BEGIN RECORDS TO USE

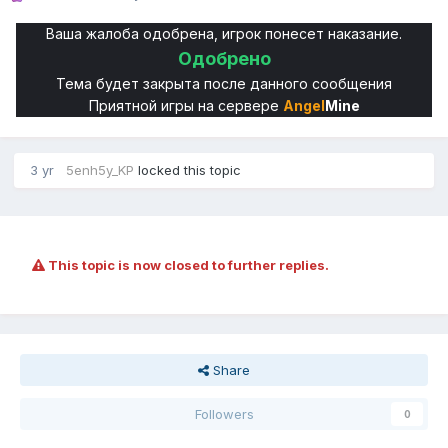
Ваша жалоба одобрена, игрок понесет наказание.
Одобрено
Тема будет закрыта после данного сообщения
Приятной игры на сервере
Angel
Mine
3 yr
5enh5y_KP
locked this topic
This topic is now closed to further replies.
Share
Followers
0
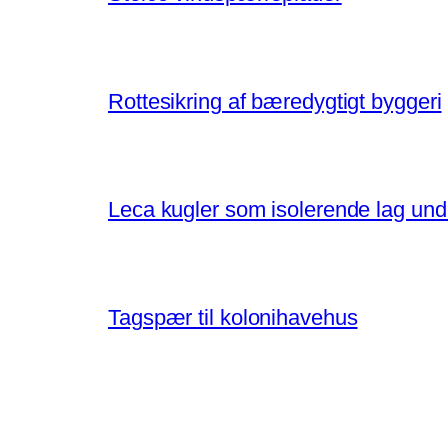
Rottesikring af bæredygtigt byggeri
Leca kugler som isolerende lag un
Tagspær til kolonihavehus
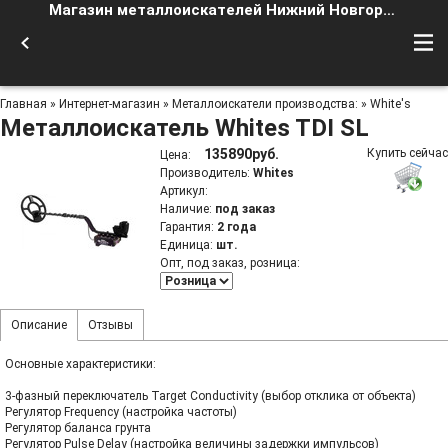
Магазин металлоискателей Нижний Новгород
Главная
»
Интернет-магазин
»
Металлоискатели производства:
»
White's
Металлоискатель Whites TDI SL
135890руб.
Купить сейчас
Цена
:
Производитель
:
Whites
Артикул
:
Наличие
:
под заказ
Гарантия
:
2 года
Единица
:
шт.
Опт, под заказ, розница:
Описание
Отзывы
Основные характеристики:
3-фазный переключатель Target Conductivity (выбор отклика от объекта)
Регулятор Frequency (настройка частоты)
Регулятор баланса грунта
Регулятор Pulse Delay (настройка величины задержки импульсов)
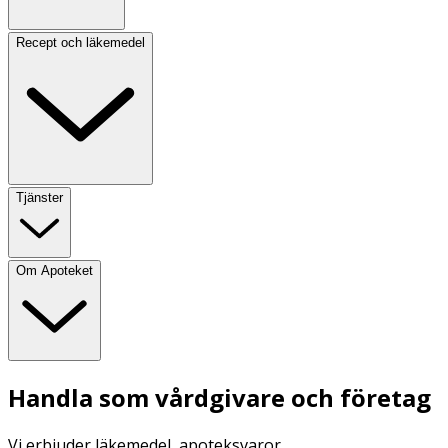
Recept och läkemedel
Tjänster
Om Apoteket
Handla som vårdgivare och företag
Vi erbjuder läkemedel, apoteksvaror,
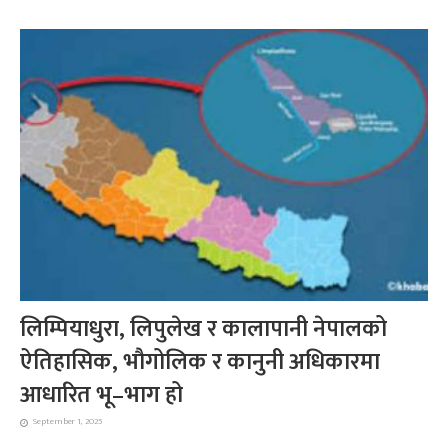
लिम्पियाधुरा, लिपुलेख र कालापानी नेपालको
ऐतिहासिक, भौगोलिक र कानुनी अधिकारमा
आधारित भू–भाग हो
September 1, 2025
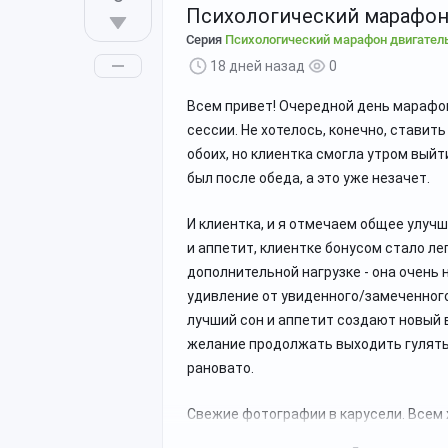
Психологический марафон,
Серия
Психологический марафон двигател
18 дней назад
0
Всем привет! Очередной день марафо
сессии. Не хотелось, конечно, ставит
обоих, но клиентка смогла утром выйти
был после обеда, а это уже незачет.
И клиентка, и я отмечаем общее улуч
и аппетит, клиентке бонусом стало ле
дополнительной нагрузке - она очень 
удивление от увиденного/замеченного)
лучший сон и аппетит создают новый 
желание продолжать выходить гулять 
рановато.
Свежие фотографии в карусели. Всем 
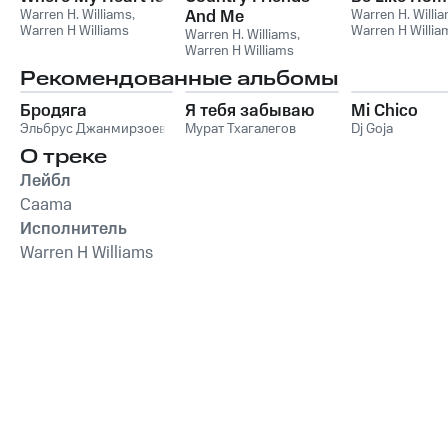
Warren H. Williams
,
And Me
Warren H. Willi
Warren H Williams
Warren H Willia
Warren H. Williams
,
Warren H Williams
Рекомендованные альбомы
Бродяга
Я тебя забываю
Mi Chico
Эльбрус Джанмирзоев
Мурат Тхагалегов
Dj Goja
О треке
Лейбл
Caama
Исполнитель
Warren H Williams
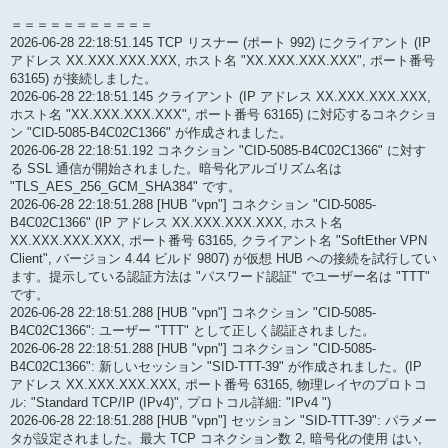
＝＝＝＝＝＝＝＝＝＝＝
2026-06-28 22:18:51.145 TCP リスナー (ポート 992) にクライアント (IP
アドレス XX.XXX.XXX.XXX, ホスト名 "XX.XXX.XXX.XXX", ポート番号
63165) が接続しました。
2026-06-28 22:18:51.145 クライアント (IP アドレス XX.XXX.XXX.XXX,
ホスト名 "XX.XXX.XXX.XXX", ポート番号 63165) に対応するコネクショ
ン "CID-5085-B4C02C1366" が作成されました。
2026-06-28 22:18:51.192 コネクション "CID-5085-B4C02C1366" に対す
る SSL 通信が開始されました。暗号化アルゴリズム名は
"TLS_AES_256_GCM_SHA384" です。
2026-06-28 22:18:51.288 [HUB "vpn"] コネクション "CID-5085-
B4C02C1366" (IP アドレス XX.XXX.XXX.XXX, ホスト名
XX.XXX.XXX.XXX, ポート番号 63165, クライアント名 "SoftEther VPN
Client", バージョン 4.44 ビルド 9807) が仮想 HUB への接続を試行してい
ます。提示している認証方法は "パスワード認証" でユーザー名は "TTT"
です。
2026-06-28 22:18:51.288 [HUB "vpn"] コネクション "CID-5085-
B4C02C1366": ユーザー "TTT" として正しく認証されました。
2026-06-28 22:18:51.288 [HUB "vpn"] コネクション "CID-5085-
B4C02C1366": 新しいセッション "SID-TTT-39" が作成されました。(IP
アドレス XX.XXX.XXX.XXX, ポート番号 63165, 物理レイヤのプロトコ
ル: "Standard TCP/IP (IPv4)", プロトコル詳細: "IPv4 ")
2026-06-28 22:18:51.288 [HUB "vpn"] セッション "SID-TTT-39": パラメー
タが設定されました。最大 TCP コネクション数 2, 暗号化の使用 はい,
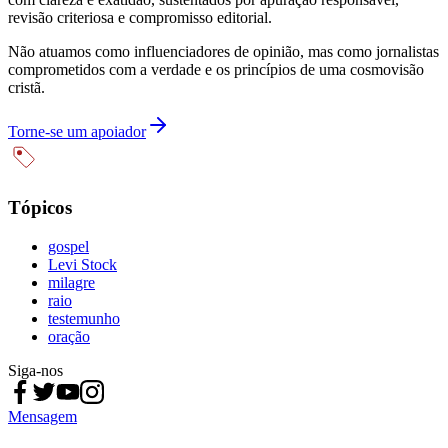
revisão criteriosa e compromisso editorial.
Não atuamos como influenciadores de opinião, mas como jornalistas
comprometidos com a verdade e os princípios de uma cosmovisão
cristã.
Torne-se um apoiador
Tópicos
gospel
Levi Stock
milagre
raio
testemunho
oração
Siga-nos
Mensagem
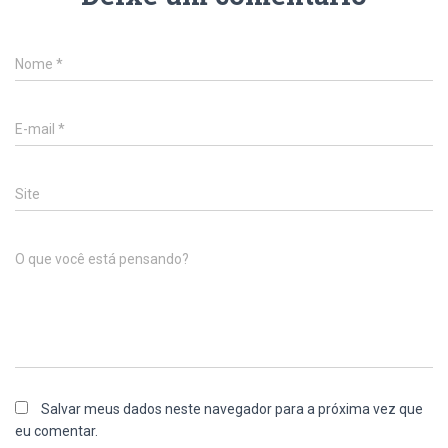
Nome
*
E-mail
*
Site
O que você está pensando?
Salvar meus dados neste navegador para a próxima vez que
eu comentar.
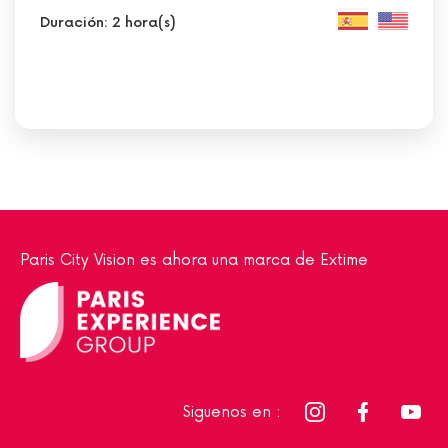
Duración: 2 hora(s)
Paris City Vision es ahora una marca de Extime
Siguenos en :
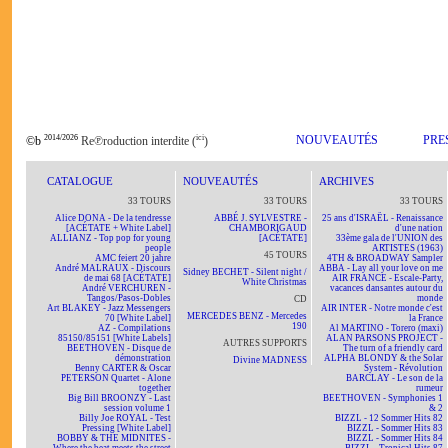
2014/2026
ici
NOUVEAUTÉS
PRE
©b
Re℗roduction interdite (
)
CATALOGUE
NOUVEAUTÉS
ARCHIVES
33 TOURS
33 TOURS
33 TOURS
Alice DONA - De la tendresse
ABBÉ J. SYLVESTRE -
25 ans d'ISRAËL - Renaissance
[ACÉTATE + White Label]
CHAMBORIGAUD
d'une nation
ALLIANZ - Top pop for young
[ACÉTATE]
33ème gala de l'UNION des
people
ARTISTES (1963)
45 TOURS
AMC feiert 20 jahre
4TH & BROADWAY Sampler
André MALRAUX - Discours
ABBA - Lay all your love on me
Sidney BECHET - Silent night /
de mai 68 [ACÉTATE]
AIR FRANCE - Escale-Party,
White Christmas
André VERCHUREN -
vacances dansantes autour du
Tangos/Pasos-Dobles
monde
CD
Art BLAKEY - Jazz Messengers
AIR INTER - Notre monde c'est
MERCEDES BENZ - Mercedes
70 [White Label]
la France
190
AZ - Compilations
Al MARTINO - Torero (maxi)
85150/85151 [White Labels]
ALAN PARSONS PROJECT -
AUTRES SUPPORTS
BEETHOVEN - Disque de
The turn of a friendly card
démonstration
ALPHA BLONDY & the Solar
Divine MADNESS
Benny CARTER & Oscar
System - Révolution
PETERSON Quartet - Alone
BARCLAY - Le son de la
together
rumeur
Big Bill BROONZY - Last
BEETHOVEN - Symphonies 1
session volume 1
& 2
Billy Joe ROYAL - Test
BIZZL - 12 Sommer Hits 82
Pressing [White Label]
BIZZL - Sommer Hits 83
BOBBY & THE MIDNITES -
BIZZL - Sommer Hits 84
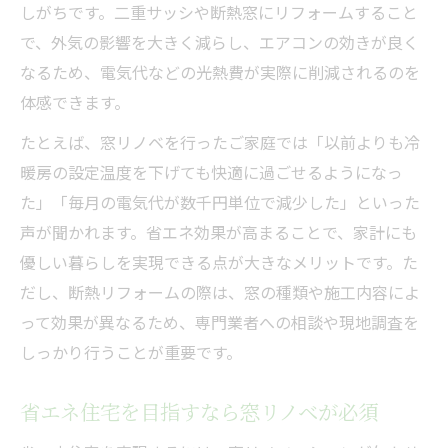
しがちです。二重サッシや断熱窓にリフォームすること
で、外気の影響を大きく減らし、エアコンの効きが良く
なるため、電気代などの光熱費が実際に削減されるのを
体感できます。
たとえば、窓リノベを行ったご家庭では「以前よりも冷
暖房の設定温度を下げても快適に過ごせるようになっ
た」「毎月の電気代が数千円単位で減少した」といった
声が聞かれます。省エネ効果が高まることで、家計にも
優しい暮らしを実現できる点が大きなメリットです。た
だし、断熱リフォームの際は、窓の種類や施工内容によ
って効果が異なるため、専門業者への相談や現地調査を
しっかり行うことが重要です。
省エネ住宅を目指すなら窓リノベが必須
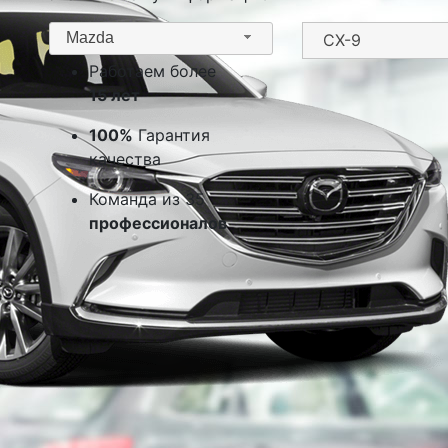
Mazda
Работаем более
15 лет
100%
Гарантия
качества
Команда из 35
профессионалов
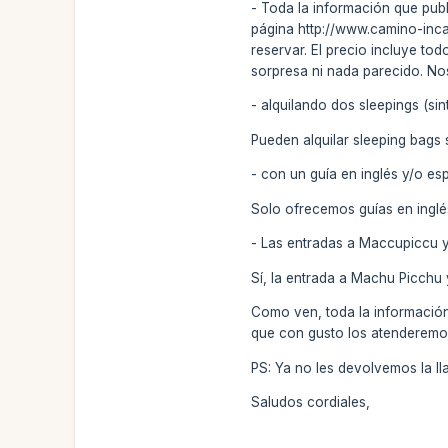
- Toda la información que publ
página http://www.camino-inc
reservar. El precio incluye to
sorpresa ni nada parecido. Nos
- alquilando dos sleepings (sint
Pueden alquilar sleeping bags 
- con un guía en inglés y/o es
Solo ofrecemos guías en inglés 
- Las entradas a Maccupiccu y
Sí, la entrada a Machu Picchu 
Como ven, toda la información 
que con gusto los atenderemo
PS: Ya no les devolvemos la ll
Saludos cordiales,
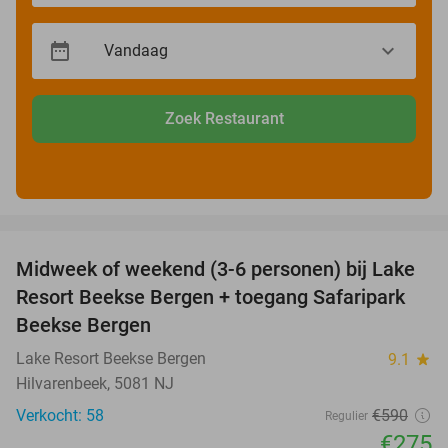
Zoek Restaurant
favorite_border
Midweek of weekend (3-6 personen) bij Lake
53%
Resort Beekse Bergen + toegang Safaripark
Beekse Bergen
Lake Resort Beekse Bergen
9.1
star
Hilvarenbeek, 5081 NJ
Verkocht: 58
€590
Regulier
€275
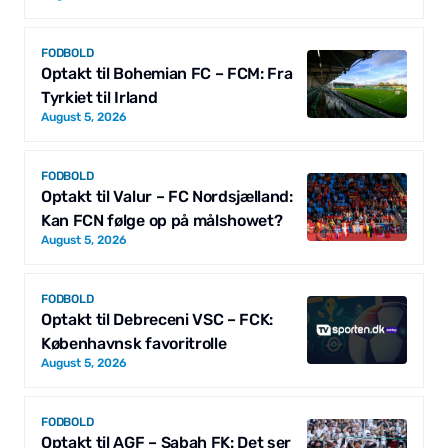
FODBOLD
Optakt til Bohemian FC – FCM: Fra
Tyrkiet til Irland
August 5, 2026
FODBOLD
Optakt til Valur – FC Nordsjælland:
Kan FCN følge op på målshowet?
August 5, 2026
FODBOLD
Optakt til Debreceni VSC – FCK:
Københavnsk favoritrolle
August 5, 2026
FODBOLD
Optakt til AGF – Sabah FK: Det ser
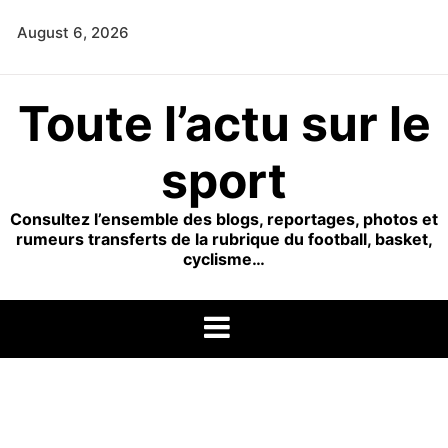
Skip
August 6, 2026
to
content
Toute l’actu sur le
sport
Consultez l’ensemble des blogs, reportages, photos et
rumeurs transferts de la rubrique du football, basket,
cyclisme…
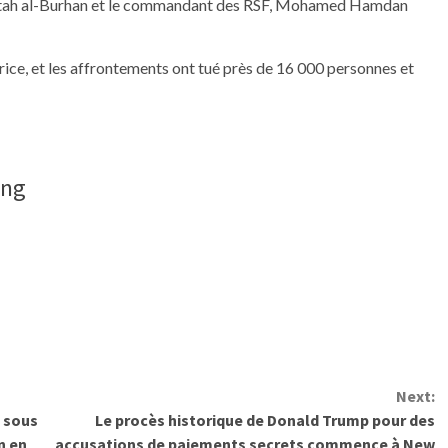
Fattah al-Burhan et le commandant des RSF, Mohamed Hamdan
rice, et les affrontements ont tué près de 16 000 personnes et
ang
Next:
e sous
Le procès historique de Donald Trump pour des
n en
accusations de paiements secrets commence à New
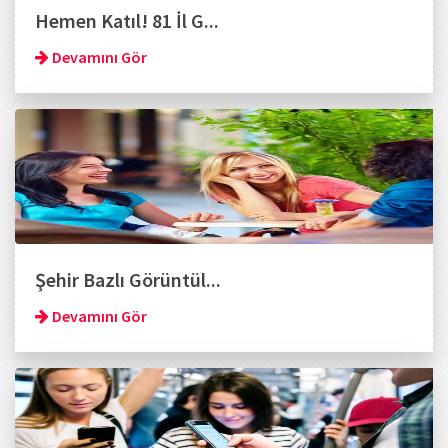
Hemen Katıl! 81 İl G...
Devamını Gör
Şehir Bazlı Görüntül...
Devamını Gör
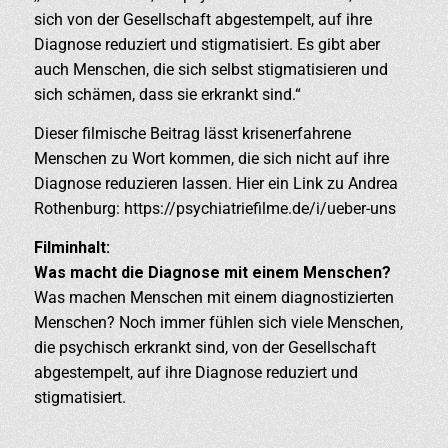
sich von der Gesellschaft abgestempelt, auf ihre
Diagnose reduziert und stigmatisiert. Es gibt aber
auch Menschen, die sich selbst stigmatisieren und
sich schämen, dass sie erkrankt sind.“
Dieser filmische Beitrag lässt krisenerfahrene
Menschen zu Wort kommen, die sich nicht auf ihre
Diagnose reduzieren lassen. Hier ein Link zu Andrea
Rothenburg: https://psychiatriefilme.de/i/ueber-uns
Filminhalt:
Was macht die Diagnose mit einem Menschen?
Was machen Menschen mit einem diagnostizierten
Menschen? Noch immer fühlen sich viele Menschen,
die psychisch erkrankt sind, von der Gesellschaft
abgestempelt, auf ihre Diagnose reduziert und
stigmatisiert.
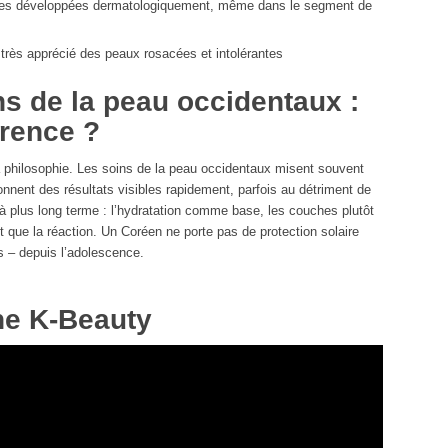
es développées dermatologiquement, même dans le segment de
, très apprécié des peaux rosacées et intolérantes
ns de la peau occidentaux :
érence ?
a philosophie. Les soins de la peau occidentaux misent souvent
onnent des résultats visibles rapidement, parfois au détriment de
à plus long terme : l’hydratation comme base, les couches plutôt
ôt que la réaction. Un Coréen ne porte pas de protection solaire
rs – depuis l’adolescence.
ine K-Beauty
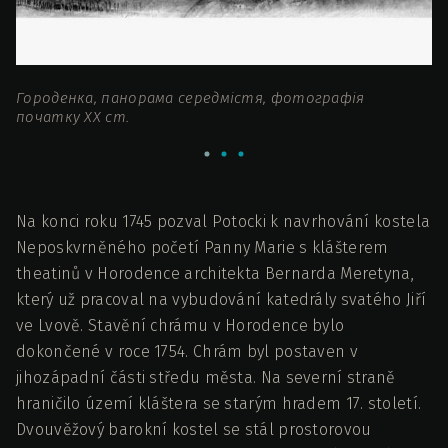
Городенка, панорама середмістя, фотографія
Пл
початку ХХ ст.
19
Na konci roku 1745 pozval Potocki k navrhování kostela
Neposkvrněného početí Panny Marie s klášterem
theatinů v Horodence architekta Bernarda Meretyna,
který už pracoval na vybudování katedrály svatého Jiří
ve Lvově. Stavění chrámu v Horodence bylo
dokončené v roce 1754. Chrám byl postaven v
jihozápadní části středu města. Na severní straně
hraničilo území kláštera se starým hradem 17. století.
Dvouvěžový barokní kostel se stál prostorovou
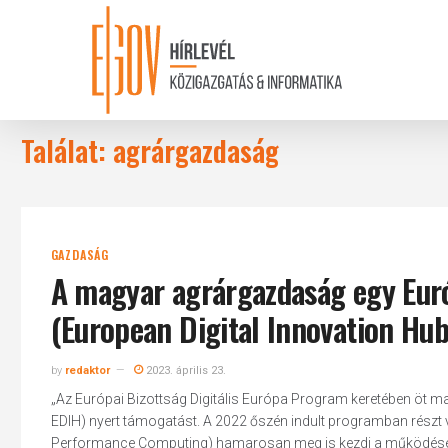
Skip
to
main
content
Találat: agrárgazdaság
GAZDASÁG
A magyar agrárgazdaság egy Euró
(European Digital Innovation Hu
by
redaktor
2023. április 23.
„Az Európai Bizottság Digitális Európa Program keretében öt ma
EDIH) nyert támogatást. A 2022 őszén indult programban részt ve
Performance Computing) hamarosan meg is kezdi a működését. A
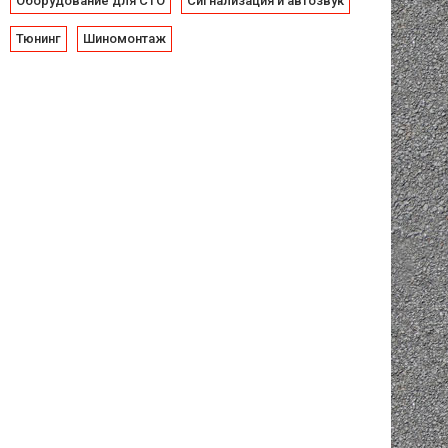
Оборудование для СТО
Сигнализация и автозвук
Тюнинг
Шиномонтаж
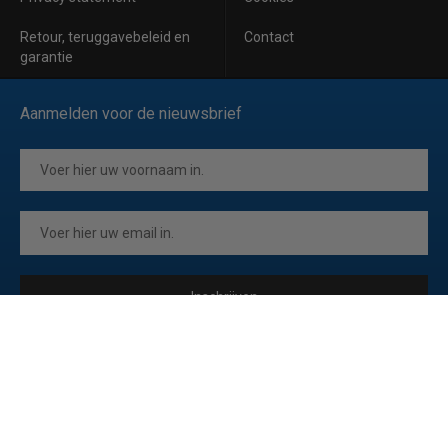
Retour, teruggavebeleid en
Contact
garantie
Aanmelden voor de nieuwsbrief
Inschrijven
Ik ga akkoord met de
privacyverklaring
van Horeca Koeling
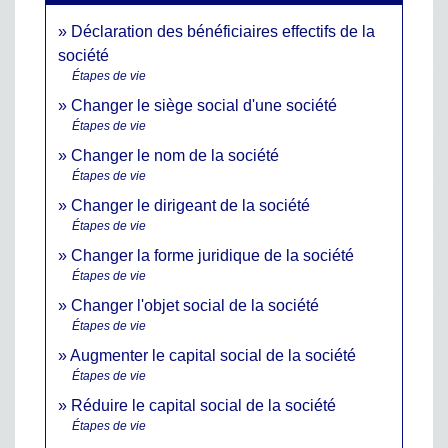
Déclaration des bénéficiaires effectifs de la
société
Étapes de vie
Changer le siège social d'une société
Étapes de vie
Changer le nom de la société
Étapes de vie
Changer le dirigeant de la société
Étapes de vie
Changer la forme juridique de la société
Étapes de vie
Changer l'objet social de la société
Étapes de vie
Augmenter le capital social de la société
Étapes de vie
Réduire le capital social de la société
Étapes de vie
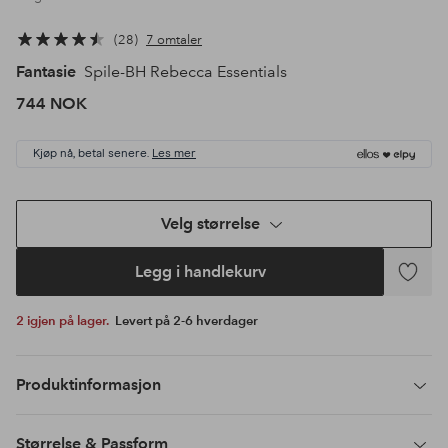
28
7 omtaler
Fantasie
Spile-BH Rebecca Essentials
744 NOK
Kjøp nå, betal senere.
Les mer
Velg størrelse
Legg i handlekurv
Legg
til
2 igjen på lager.
Levert på 2-6 hverdager
favoritte
Produktinformasjon
Størrelse & Passform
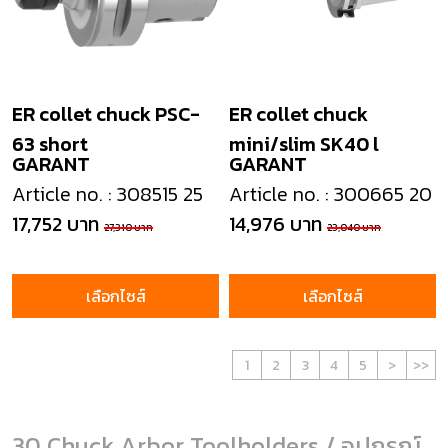
ER collet chuck PSC-
ER collet chuck
63 short
mini/slim SK40 l
GARANT
GARANT
Article no. : 308515 25
Article no. : 300665 20
17,752 บาท
14,976 บาท
27,310 บาท
23,040 บาท
เลือกไซส์
เลือกไซส์
1
2
3
4
5
>
>>
30 Chuck Arbor Toolholders / อุปกรณ์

END RECORDS TO USE

• _PROBLEM TO SOLVE_
All that is wanted is a faithful reproduction of the line above with "Na konci roku", the line with "ve Lvově. Stavění chrámu v Horodence bylo", and every line in between.

• _EXERCISE RESULT_
Na konci roku 1745 pozval Potocki k navrhování kostela
Neposkvrněného početí Panny Marie s klášterem
theatinů v Horodence architekta Bernarda Meretyna,
který už pracoval na vybudování katedrály svatého Jiří
ve Lvově. Stavění chrámu v Horodence bylo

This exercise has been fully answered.